Alisia’s Exciting First Weeks At NMLC!

endangered species

When I  first learned that I had been accepted as a 2012 Summer Intern at the National Marine Life Center the words excited and overjoyed could not describe exactly how I felt. Being only in college for two going on three years, internships do not come easy and I was a bit nervous for my first day fearing I would “mess up”.

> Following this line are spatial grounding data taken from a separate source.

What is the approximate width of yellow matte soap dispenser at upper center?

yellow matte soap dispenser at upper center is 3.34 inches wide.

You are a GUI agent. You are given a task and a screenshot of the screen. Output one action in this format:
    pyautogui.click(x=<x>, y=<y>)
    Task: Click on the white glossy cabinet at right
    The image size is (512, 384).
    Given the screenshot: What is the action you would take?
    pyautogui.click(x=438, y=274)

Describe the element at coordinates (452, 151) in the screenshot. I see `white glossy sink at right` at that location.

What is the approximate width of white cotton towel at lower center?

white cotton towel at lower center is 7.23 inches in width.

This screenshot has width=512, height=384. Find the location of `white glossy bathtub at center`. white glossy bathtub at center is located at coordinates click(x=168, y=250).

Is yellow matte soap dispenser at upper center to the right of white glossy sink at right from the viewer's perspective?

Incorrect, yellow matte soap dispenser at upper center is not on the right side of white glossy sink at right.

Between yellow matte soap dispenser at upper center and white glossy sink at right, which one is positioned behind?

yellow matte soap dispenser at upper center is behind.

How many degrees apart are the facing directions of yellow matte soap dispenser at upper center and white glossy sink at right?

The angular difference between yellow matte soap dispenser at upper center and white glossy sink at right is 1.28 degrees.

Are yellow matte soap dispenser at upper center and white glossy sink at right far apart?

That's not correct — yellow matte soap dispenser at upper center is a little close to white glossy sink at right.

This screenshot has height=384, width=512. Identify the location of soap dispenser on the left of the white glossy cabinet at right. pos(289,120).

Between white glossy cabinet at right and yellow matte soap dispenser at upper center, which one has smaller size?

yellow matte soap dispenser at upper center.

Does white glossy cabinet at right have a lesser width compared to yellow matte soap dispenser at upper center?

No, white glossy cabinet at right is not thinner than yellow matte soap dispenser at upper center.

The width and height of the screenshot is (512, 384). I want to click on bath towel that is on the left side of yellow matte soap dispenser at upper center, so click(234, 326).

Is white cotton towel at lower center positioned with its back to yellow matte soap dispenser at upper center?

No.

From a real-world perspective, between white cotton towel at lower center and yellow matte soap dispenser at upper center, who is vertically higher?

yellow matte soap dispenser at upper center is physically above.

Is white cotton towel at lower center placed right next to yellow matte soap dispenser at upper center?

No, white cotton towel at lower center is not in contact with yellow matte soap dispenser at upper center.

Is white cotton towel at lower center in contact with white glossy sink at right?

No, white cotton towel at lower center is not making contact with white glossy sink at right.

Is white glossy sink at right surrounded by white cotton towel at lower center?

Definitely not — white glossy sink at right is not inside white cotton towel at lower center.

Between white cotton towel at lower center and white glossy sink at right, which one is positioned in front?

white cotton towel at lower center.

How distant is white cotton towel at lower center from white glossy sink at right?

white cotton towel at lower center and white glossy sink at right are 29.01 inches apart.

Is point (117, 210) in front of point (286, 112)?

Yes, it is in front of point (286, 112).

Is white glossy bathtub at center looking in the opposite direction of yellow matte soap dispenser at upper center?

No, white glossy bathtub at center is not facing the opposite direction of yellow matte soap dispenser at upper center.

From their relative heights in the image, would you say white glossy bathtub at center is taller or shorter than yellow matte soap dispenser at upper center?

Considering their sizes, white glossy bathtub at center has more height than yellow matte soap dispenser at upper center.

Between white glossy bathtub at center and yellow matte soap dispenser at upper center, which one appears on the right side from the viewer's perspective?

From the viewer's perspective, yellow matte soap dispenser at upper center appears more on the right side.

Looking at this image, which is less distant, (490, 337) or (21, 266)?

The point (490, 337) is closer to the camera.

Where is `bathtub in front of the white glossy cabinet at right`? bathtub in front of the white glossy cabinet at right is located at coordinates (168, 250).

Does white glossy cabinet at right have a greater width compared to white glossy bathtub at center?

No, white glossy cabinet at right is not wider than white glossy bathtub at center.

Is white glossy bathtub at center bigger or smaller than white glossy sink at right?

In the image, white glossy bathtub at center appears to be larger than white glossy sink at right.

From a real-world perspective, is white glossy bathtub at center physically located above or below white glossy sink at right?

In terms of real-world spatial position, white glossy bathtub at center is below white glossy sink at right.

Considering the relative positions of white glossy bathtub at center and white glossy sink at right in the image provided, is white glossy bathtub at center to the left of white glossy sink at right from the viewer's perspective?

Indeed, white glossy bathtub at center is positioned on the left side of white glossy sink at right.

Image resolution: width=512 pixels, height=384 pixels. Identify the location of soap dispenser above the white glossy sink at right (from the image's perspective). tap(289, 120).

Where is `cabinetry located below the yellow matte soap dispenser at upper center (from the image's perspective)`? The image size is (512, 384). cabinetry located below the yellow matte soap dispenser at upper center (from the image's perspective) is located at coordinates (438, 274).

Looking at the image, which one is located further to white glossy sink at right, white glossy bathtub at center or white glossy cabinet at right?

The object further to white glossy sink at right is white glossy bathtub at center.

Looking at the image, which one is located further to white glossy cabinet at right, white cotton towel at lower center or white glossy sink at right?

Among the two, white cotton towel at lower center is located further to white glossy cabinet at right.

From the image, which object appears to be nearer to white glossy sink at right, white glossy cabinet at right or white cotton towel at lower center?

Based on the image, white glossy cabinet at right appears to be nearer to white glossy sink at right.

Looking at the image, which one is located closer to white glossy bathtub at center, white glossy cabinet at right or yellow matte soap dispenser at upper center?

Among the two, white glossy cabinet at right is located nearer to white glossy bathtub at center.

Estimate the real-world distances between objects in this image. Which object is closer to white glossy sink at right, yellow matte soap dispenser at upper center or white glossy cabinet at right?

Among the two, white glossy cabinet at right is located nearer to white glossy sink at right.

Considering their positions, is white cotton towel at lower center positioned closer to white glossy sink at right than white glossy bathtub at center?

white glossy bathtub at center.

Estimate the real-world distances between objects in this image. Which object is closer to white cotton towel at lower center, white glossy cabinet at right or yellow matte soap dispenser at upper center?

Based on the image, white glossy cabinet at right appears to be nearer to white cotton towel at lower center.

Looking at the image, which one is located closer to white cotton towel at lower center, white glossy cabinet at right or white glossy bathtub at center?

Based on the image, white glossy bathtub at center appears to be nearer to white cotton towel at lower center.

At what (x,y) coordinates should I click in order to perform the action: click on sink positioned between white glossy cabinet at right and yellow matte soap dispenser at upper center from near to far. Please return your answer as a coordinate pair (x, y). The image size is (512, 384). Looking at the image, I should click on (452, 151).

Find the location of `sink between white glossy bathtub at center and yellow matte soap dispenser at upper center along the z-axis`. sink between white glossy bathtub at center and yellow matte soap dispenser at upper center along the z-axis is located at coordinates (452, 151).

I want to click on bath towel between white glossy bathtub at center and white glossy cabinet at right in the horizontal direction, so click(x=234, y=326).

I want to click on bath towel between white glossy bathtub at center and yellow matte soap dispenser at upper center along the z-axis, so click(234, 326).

It took no time at all for me to feel right at home and as if I was apart of the NMLC crew. My fellow intern Sammy and I tagged along with Kathy and a few other volunteers to turn in the Red-Bellied Cooter hatchlings to the state so they could be examined, tagged, notched, and released within the following days. It was intriguing  to sit in on the presentation the head biologists had given about the Head Start program and its past years data as well as how well the turtles were doing. After all was said and done we returned to the center along with some new patients! We received a few cooters with metabolic bone disease as well as some fungal disease ones too. Right away I was put to work to set up comfortable tanks for our new turtles to reside in. When I had left the center that day I had already felt so accomplished and was looking forward to the future events.

The very next day I was back at NMLC to help promote the 100 cars for good event which required getting votes through Facebook in order to win a new Toyota car for the center for potential patient transportation and traveling to festivals for education programs. Unfortunately we did not win but was still awarded a prize regardless!! I enjoyed greeting visitors, giving tours of the center and the turtles, and explaining what the center was about. Overall I felt it was another successful and rewarding day that left me with a smile on my face as I drove home.

The Feet, Fins, and Flippers 5K Road Race was also an exciting and hectic day for the center. Volunteers and Interns were running all around to set up for the race and assist in any way possible. The funds raised for NMLC were essential and the race proved necessary as a fundraiser.

In the days that followed the weekend events, the  red-bellied cooter hatchling release  was occurring. Seeing all 150 turtles released was amazing to be a part of. After all the turtles were released we  had our own private release ceremony for Bruce, Pierce, and Vesuvius  who had long been awaiting their return to their natural habitat. Sophie, another intern, and I had the pleasure of releasing Vesuvius into the Burrage Pond Wildlife Management Area, in Hanson, MA. After we let him go, he had scurried quickly through the water probably hoping we wouldn’t try and recapture him. I was appreciative the center allowed us that privilege and let us be a part of their moment with the turtles they worked hard to care for.

As a few weeks went by I have gotten accustomed to the routine of being at the center and happily have found a place as an efficient intern. Some days can be less hectic than others but recently I had been lucky enough to join Adele, a staff member, in investigating a whale sighting that was reported in Scusset Beach on the east end of the Cape Cod Canal. Adele and I jumped in the car and made our way to the beach. When we arrived we took a long walk to the end of the jetty that seemed to take forever. As we made our way we talked to many beach-goers wondering if they had also seen the whale. Most of the people had and were watching the white whale for most of the afternoon! When we were near the end of the jetty we were fortunate enough to see it as well. The white creature was surfacing every so often out of the water but not so much as a dolphin doing aerial jumps or a humpback whale breaching. It was just merely skimming the surface, teasing us with its white appearance but never enough so we could properly I.D it. We had proposed that it was a Beluga whale but that was hard to believe considering they are not native to these waters! We watched as it had swam in various, random areas until  we could no longer see it. We also went back the next morning to see if it had returned but we had no such luck. It was definitely the most exciting thing that has happened to me so far!

Since then the center has quieted down a bit but the interns and I are always busy cleaning and feeding along with the many other things we assist in! Rounds on Tuesdays with Dr. William always prove to be interesting and there really is not a day that goes by that I don’t learn something new from the staff or my fellow interns. I spend whole days here and they go by so fast because I am genuinely  enjoying the time I am spending here. The best part is the summer has only just started 🙂

Posted by Alisia T.
Alisia is a Summer, 2012 Intern at the National Marine Life Center.